TASK ITEM A: Quote the stretch of rows from the start through the line that contains "TAR in DOTM angezeigt wird.", and leave the pictures out of your answer.

DOCUMENT TEXT:
----------

General Aviation News has a very active community of readers who comment on our stories.
Most of the time comments are about a story and how much the person enjoyed it. Other times commenters are disagreeing with what the story says or with another commenter.
Interspersed with these comments are tips and tricks that our readers have discovered through their own flying.
In this installment, there are tips on everything from the importance of landing lights to how to tell if grease is still good to how to gauge how much fuel you have.
A Good Investment
In response to the NTSB Accident Report “Sonex lands on top of another airplane,” Sam Parsons notes: Landing lights with a wig wag feature and strobes are well worth the investment as it makes you hard to miss visually on final.
When I see someone waiting to take the runway when I am on final, I am wired and waiting to pull the trigger on the go-around and sidestep.
The Mk1 eyeball [A pilot’s unaided vision] is the primary instrument and its misuse was the key element that contributed to this accident. The radio is backup, but as it may not be there, do all you can to stand out visually.
Dale Weir responds to Sam: Good advice…I live on a residential airpark with a flight school and lots of traffic from other flight schools. I am constantly amazed at the number of aircraft with no lights on. Pretty simple way of making yourself more visible. Of course, someone still has to be looking.
When I started flying about 50 some years ago, I was taught to do a 360 clearing turn in the run-up area just before taking the runway. That would allow you to check for all traffic in the vicinity of the airport. In this day and age of traffic patterns of convenience not everyone is flying a standard pattern or landing into the wind, plus an aircraft in distress can fly any pattern they want.
One of the reasons I don’t do straight-ins is because I like to look the landing area over and check for aircraft on the ground. An aircraft in the run-up area is a warning flag. Don’t assume that they are looking and see you. Expect the unexpected….
Grease is the Word
In response to Ben Visser’s column, “How long can aviation oil sit on the shelf?” WK Taylor notes: One petroleum product that really should be carefully evaluated after extended storage is grease.
Grease is simply a high quality lubricating oil that is thickened to a paste by a thickener agent, such as micro-pulverized clay or lithium or other similar mineral agents with some small additives for stability, corrosion protection, etc.
Grease that has been sitting in a container (opened or unopened) has a characteristic of oil separation: The oil separates from the thickening agent, forming a thin film over — and sometimes pockets within — the grease. In this case, aggressively stirring the oil back into the depth of the grease in the container usually solves this minor problem. WARNING: The use of “break-water-quality” clean stirring tools/spatula is essential to avoid contamination.

----------

TASK ITEM B: List every person named in the reader tips article.

DATASET RECORDS:
----------

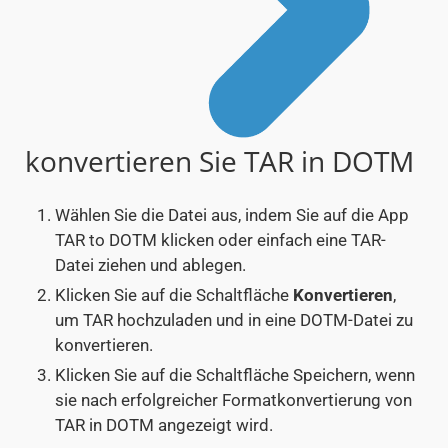
konvertieren Sie TAR in DOTM
Wählen Sie die Datei aus, indem Sie auf die App
TAR to DOTM klicken oder einfach eine TAR-
Datei ziehen und ablegen.
Klicken Sie auf die Schaltfläche
Konvertieren
,
um TAR hochzuladen und in eine DOTM-Datei zu
konvertieren.
Klicken Sie auf die Schaltfläche Speichern, wenn
sie nach erfolgreicher Formatkonvertierung von
TAR in DOTM angezeigt wird.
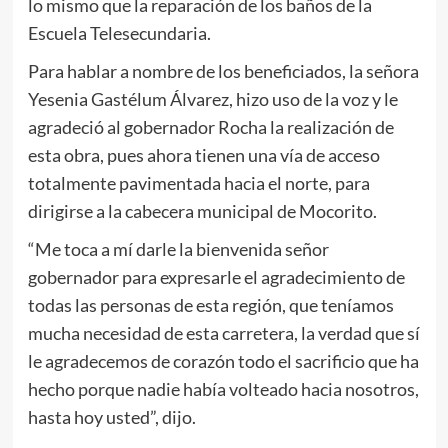
lo mismo que la reparación de los baños de la
Escuela Telesecundaria.
Para hablar a nombre de los beneficiados, la señora
Yesenia Gastélum Álvarez, hizo uso de la voz y le
agradeció al gobernador Rocha la realización de
esta obra, pues ahora tienen una vía de acceso
totalmente pavimentada hacia el norte, para
dirigirse a la cabecera municipal de Mocorito.
“Me toca a mí darle la bienvenida señor
gobernador para expresarle el agradecimiento de
todas las personas de esta región, que teníamos
mucha necesidad de esta carretera, la verdad que sí
le agradecemos de corazón todo el sacrificio que ha
hecho porque nadie había volteado hacia nosotros,
hasta hoy usted”, dijo.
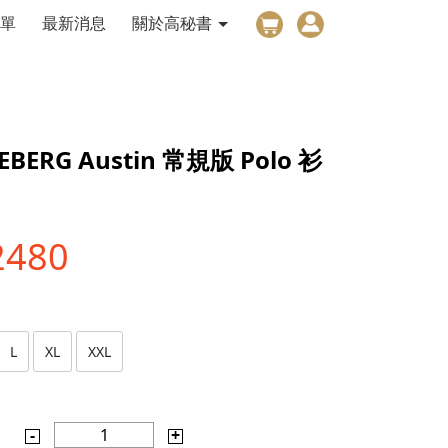
單
最新消息
關於高秘書
DEBERG Austin 常規版 Polo 衫
2480
L
XL
XXL
-
1
+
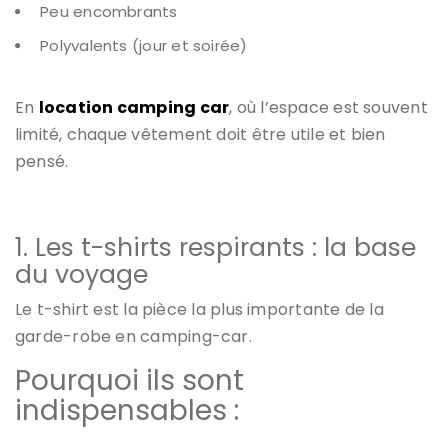
Peu encombrants
Polyvalents (jour et soirée)
En
location camping car
, où l’espace est souvent
limité, chaque vêtement doit être utile et bien
pensé.
1. Les t-shirts respirants : la base
du voyage
Le t-shirt est la pièce la plus importante de la
garde-robe en camping-car.
Pourquoi ils sont
indispensables :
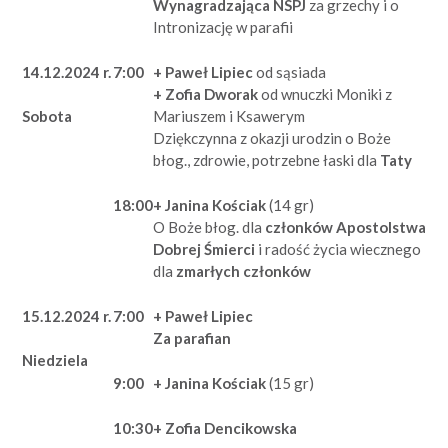
Wynagradzająca NSPJ
za grzechy i o
Intronizację w parafii
14.12.2024 r.
7:00
+ Paweł Lipiec
od sąsiada
+ Zofia Dworak
od wnuczki Moniki z
Mariuszem i Ksawerym
Sobota
Dziękczynna z okazji urodzin o Boże
błog., zdrowie, potrzebne łaski dla
Taty
18:00
+ Janina Kościak
(14 gr)
O Boże błog. dla
członków Apostolstwa
Dobrej Śmierci
i radość życia wiecznego
dla
zmarłych członków
15.12.2024 r.
7:00
+ Paweł Lipiec
Za parafian
Niedziela
9:00
+ Janina Kościak
(15 gr)
10:30
+ Zofia Dencikowska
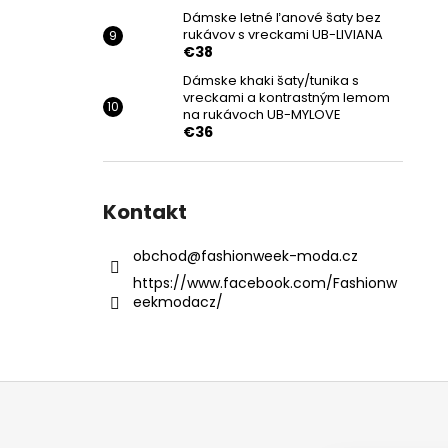
Dámske letné ľanové šaty bez
rukávov s vreckami UB-LIVIANA
€38
Dámske khaki šaty/tunika s
vreckami a kontrastným lemom
na rukávoch UB-MYLOVE
€36
Kontakt
obchod
@
fashionweek-moda.cz
https://www.facebook.com/Fashionw
eekmodacz/
Z
á
p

----------

TASK RESULT A:
konvertieren Sie TAR in DOTM
Wählen Sie die Datei aus, indem Sie auf die App
TAR to DOTM klicken oder einfach eine TAR-
Datei ziehen und ablegen.
Klicken Sie auf die Schaltfläche
Konvertieren
,
um TAR hochzuladen und in eine DOTM-Datei zu
konvertieren.
Klicken Sie auf die Schaltfläche Speichern, wenn
sie nach erfolgreicher Formatkonvertierung von
TAR in DOTM angezeigt wird.

TASK RESULT B:
Sam Parsons
Dale Weir
Ben Visser
WK Taylor